The study showed the alternative payment model resulted in cost avoidance.

“It’s a little different from cost savings because we’re predicting cost avoidance based upon trends that the services traditionally used are now avoided,” Miller explains. “We were able to see cost avoidance on three factors, which is actually quite profound,” he adds.

The cost avoidance was more than $1 million. The research is expected to be published soon.

“This research has profound implications for anyone doing anything on delivery, financing, or policy,” Miller says. “Integrating care is smart business, but it needs financial support.”

Investing dollars into mental healthcare will help organizations achieve better outcomes at lower costs, he says. “To move the needle on cost, you need clinical delivery reform and, simultaneously, financial reform.”

Global payments make it possible for behavioral health to become a critical facet of comprehensive healthcare. It also allows behavioral health providers to not be trapped in a volume-based payment workflow.

In the policy domain, healthcare leaders should consider dropping policies that limit patients’ ability to gain access to mental health services in primary care, Miller says.
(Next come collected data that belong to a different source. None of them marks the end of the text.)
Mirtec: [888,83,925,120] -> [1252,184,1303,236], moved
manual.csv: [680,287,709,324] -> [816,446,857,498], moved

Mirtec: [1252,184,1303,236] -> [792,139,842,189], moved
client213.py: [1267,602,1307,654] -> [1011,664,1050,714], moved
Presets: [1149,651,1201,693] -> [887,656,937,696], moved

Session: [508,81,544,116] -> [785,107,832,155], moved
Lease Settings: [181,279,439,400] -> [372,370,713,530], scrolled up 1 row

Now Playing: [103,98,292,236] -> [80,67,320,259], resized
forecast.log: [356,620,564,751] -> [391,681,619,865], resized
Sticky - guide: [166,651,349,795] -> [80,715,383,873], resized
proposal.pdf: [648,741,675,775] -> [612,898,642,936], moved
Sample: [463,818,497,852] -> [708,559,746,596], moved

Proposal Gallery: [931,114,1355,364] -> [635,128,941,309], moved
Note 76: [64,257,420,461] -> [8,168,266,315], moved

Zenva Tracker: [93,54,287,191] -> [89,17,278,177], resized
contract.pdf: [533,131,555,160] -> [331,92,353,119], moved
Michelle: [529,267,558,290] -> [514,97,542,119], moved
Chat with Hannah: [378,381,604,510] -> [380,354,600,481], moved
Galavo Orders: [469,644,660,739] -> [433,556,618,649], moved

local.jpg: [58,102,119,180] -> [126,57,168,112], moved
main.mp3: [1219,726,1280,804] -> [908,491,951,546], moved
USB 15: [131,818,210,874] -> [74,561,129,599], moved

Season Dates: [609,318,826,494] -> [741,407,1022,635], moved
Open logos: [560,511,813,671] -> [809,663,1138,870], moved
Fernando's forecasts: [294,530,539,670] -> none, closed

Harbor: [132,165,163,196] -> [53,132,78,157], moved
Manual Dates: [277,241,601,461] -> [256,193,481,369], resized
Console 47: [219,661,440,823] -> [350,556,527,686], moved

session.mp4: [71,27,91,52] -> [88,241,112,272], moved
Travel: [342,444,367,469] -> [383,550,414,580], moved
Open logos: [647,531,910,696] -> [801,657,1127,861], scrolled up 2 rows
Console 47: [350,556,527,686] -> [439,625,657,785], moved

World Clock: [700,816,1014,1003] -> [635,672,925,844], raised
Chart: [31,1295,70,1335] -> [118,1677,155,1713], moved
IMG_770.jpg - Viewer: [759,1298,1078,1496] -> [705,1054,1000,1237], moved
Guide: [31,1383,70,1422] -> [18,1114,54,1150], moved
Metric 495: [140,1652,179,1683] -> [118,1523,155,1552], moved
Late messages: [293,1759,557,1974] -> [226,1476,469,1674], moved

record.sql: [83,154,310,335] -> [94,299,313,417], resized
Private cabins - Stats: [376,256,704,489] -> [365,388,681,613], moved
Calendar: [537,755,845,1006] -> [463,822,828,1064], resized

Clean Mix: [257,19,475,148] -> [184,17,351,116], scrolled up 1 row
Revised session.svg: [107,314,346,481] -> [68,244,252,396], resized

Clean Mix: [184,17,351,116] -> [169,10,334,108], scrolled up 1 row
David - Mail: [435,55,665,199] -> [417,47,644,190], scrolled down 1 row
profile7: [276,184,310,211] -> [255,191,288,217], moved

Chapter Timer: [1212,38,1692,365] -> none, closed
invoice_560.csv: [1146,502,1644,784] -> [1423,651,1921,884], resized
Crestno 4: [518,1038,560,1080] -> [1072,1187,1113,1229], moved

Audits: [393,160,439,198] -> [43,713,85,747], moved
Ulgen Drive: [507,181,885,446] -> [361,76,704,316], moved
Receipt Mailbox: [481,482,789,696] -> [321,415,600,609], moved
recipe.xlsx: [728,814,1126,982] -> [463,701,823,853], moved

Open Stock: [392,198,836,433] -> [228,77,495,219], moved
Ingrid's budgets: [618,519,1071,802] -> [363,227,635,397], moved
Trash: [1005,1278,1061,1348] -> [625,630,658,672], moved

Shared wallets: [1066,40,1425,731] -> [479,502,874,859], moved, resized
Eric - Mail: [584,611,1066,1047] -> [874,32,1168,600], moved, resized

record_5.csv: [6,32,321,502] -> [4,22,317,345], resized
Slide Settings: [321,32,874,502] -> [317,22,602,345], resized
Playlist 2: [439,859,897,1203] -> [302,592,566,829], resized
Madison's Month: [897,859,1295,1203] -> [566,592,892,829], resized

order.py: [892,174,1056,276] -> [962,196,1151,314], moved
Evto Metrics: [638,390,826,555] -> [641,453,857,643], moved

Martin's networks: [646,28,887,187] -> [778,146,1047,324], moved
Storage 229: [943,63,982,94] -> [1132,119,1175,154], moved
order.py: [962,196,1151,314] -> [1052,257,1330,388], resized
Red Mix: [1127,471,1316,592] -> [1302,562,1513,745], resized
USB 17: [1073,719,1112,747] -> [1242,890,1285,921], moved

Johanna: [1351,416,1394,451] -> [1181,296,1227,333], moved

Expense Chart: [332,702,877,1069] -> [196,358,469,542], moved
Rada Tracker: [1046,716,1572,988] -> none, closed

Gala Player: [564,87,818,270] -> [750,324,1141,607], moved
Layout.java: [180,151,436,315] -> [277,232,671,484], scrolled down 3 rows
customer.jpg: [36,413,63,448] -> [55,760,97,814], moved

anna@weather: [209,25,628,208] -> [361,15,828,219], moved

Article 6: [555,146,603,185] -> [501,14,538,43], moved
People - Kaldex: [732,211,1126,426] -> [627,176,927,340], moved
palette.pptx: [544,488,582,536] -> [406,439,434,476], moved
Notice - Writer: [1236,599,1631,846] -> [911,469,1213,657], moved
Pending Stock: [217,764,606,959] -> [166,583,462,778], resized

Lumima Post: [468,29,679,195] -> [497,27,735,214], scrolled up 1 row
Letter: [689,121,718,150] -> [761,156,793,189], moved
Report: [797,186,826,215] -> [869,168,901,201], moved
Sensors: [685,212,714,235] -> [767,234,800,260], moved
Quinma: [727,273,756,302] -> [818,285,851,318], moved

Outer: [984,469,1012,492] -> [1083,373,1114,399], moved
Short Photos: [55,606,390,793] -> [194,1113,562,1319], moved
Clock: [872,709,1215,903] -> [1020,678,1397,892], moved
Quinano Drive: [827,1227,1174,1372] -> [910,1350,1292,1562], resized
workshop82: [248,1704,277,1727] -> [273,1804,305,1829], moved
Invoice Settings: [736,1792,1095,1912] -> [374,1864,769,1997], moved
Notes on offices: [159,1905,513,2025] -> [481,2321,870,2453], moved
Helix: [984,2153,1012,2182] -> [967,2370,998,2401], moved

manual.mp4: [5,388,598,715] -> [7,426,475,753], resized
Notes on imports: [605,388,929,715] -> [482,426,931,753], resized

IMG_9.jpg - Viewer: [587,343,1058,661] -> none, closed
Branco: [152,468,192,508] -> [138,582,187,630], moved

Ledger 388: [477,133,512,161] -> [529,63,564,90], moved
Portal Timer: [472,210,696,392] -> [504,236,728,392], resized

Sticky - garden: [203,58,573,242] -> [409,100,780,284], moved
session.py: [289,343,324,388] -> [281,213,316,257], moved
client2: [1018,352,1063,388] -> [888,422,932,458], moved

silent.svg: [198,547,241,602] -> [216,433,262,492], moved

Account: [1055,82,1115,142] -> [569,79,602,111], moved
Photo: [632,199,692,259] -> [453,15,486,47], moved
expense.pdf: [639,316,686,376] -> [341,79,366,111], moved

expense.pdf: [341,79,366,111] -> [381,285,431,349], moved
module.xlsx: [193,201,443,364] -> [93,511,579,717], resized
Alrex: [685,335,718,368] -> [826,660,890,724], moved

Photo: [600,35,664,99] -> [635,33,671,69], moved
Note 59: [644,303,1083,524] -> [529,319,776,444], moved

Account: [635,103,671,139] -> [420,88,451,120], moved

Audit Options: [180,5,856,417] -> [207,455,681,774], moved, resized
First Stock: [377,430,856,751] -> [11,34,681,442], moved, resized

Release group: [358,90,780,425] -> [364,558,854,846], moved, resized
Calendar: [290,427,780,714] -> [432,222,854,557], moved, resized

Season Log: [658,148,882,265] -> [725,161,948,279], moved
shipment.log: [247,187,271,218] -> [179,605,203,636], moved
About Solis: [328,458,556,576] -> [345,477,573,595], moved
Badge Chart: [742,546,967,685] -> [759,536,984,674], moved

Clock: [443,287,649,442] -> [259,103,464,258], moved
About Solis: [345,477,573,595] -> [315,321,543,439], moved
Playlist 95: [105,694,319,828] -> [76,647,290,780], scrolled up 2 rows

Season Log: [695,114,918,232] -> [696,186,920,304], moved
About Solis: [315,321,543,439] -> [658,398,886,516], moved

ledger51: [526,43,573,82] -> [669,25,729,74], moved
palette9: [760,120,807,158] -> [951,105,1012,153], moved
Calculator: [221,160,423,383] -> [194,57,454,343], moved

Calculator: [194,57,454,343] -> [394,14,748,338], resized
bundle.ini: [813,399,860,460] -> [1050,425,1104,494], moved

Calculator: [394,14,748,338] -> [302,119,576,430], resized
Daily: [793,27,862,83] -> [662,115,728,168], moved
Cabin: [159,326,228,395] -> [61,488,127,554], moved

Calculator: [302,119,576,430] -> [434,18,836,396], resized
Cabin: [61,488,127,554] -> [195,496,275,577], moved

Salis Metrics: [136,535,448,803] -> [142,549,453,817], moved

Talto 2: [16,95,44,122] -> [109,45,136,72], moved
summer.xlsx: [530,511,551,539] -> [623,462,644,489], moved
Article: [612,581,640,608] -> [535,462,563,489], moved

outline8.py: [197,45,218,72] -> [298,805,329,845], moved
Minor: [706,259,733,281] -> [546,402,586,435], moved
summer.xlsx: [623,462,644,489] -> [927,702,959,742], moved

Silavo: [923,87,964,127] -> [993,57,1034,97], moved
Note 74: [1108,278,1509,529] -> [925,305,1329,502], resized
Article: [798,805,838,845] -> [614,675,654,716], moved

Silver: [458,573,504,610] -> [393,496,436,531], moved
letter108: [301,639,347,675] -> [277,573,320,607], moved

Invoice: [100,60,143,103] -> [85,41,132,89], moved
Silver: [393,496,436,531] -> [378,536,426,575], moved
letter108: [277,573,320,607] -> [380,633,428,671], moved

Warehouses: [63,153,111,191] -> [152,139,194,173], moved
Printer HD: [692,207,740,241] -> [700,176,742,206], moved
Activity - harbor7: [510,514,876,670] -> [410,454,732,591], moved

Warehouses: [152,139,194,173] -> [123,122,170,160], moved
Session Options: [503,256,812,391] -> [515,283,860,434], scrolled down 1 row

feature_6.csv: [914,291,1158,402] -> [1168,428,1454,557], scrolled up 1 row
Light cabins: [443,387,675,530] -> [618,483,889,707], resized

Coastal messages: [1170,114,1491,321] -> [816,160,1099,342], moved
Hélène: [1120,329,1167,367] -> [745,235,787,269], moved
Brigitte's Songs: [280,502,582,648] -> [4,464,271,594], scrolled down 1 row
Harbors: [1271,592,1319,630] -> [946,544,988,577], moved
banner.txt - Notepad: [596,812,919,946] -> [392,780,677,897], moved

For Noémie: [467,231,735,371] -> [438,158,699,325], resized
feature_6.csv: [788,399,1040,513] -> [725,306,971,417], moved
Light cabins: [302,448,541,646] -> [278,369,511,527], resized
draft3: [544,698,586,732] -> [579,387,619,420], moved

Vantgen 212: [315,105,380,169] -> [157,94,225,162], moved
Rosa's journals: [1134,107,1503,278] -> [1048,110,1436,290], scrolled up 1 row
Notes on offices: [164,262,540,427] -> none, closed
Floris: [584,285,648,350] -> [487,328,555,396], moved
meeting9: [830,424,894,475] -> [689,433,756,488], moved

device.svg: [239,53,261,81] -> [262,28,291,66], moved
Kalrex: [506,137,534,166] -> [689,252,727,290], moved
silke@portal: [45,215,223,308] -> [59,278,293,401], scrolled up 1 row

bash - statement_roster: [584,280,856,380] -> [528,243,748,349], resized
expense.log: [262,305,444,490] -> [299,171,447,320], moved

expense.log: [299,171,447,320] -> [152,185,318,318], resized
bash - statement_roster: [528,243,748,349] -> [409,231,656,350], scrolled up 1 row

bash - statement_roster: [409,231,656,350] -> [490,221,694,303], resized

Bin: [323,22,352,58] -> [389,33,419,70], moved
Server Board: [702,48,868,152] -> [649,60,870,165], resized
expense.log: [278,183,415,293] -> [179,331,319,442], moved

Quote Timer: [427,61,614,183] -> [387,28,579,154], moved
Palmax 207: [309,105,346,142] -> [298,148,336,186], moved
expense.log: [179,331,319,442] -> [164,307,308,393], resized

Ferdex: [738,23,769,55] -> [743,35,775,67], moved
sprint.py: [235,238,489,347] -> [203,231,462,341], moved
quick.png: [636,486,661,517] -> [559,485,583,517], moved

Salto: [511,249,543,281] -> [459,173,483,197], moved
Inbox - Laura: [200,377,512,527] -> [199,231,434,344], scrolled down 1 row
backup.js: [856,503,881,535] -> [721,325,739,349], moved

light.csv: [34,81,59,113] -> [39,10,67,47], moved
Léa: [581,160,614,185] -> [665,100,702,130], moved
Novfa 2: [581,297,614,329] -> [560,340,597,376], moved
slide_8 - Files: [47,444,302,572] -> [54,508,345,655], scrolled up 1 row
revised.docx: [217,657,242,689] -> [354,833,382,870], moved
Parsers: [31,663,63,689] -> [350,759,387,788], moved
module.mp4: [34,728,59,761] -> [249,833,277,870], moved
Once patients have immediate access to mental healthcare, their outcomes improve and costs are avoided.

“It’s a team approach to whole health. That’s the model, and that’s what we’re trying to espouse nationally,” Miller says. “The reason we don’t see this model happening more often — although it’s one of the leading innovations in the industry — is because of the financing.”


  1. Akincigil A, Matthews EB. National rates and patterns of depression screening in primary care: results from 2012 and 2013. Psychiatr Serv. 2017;68(7):660-666.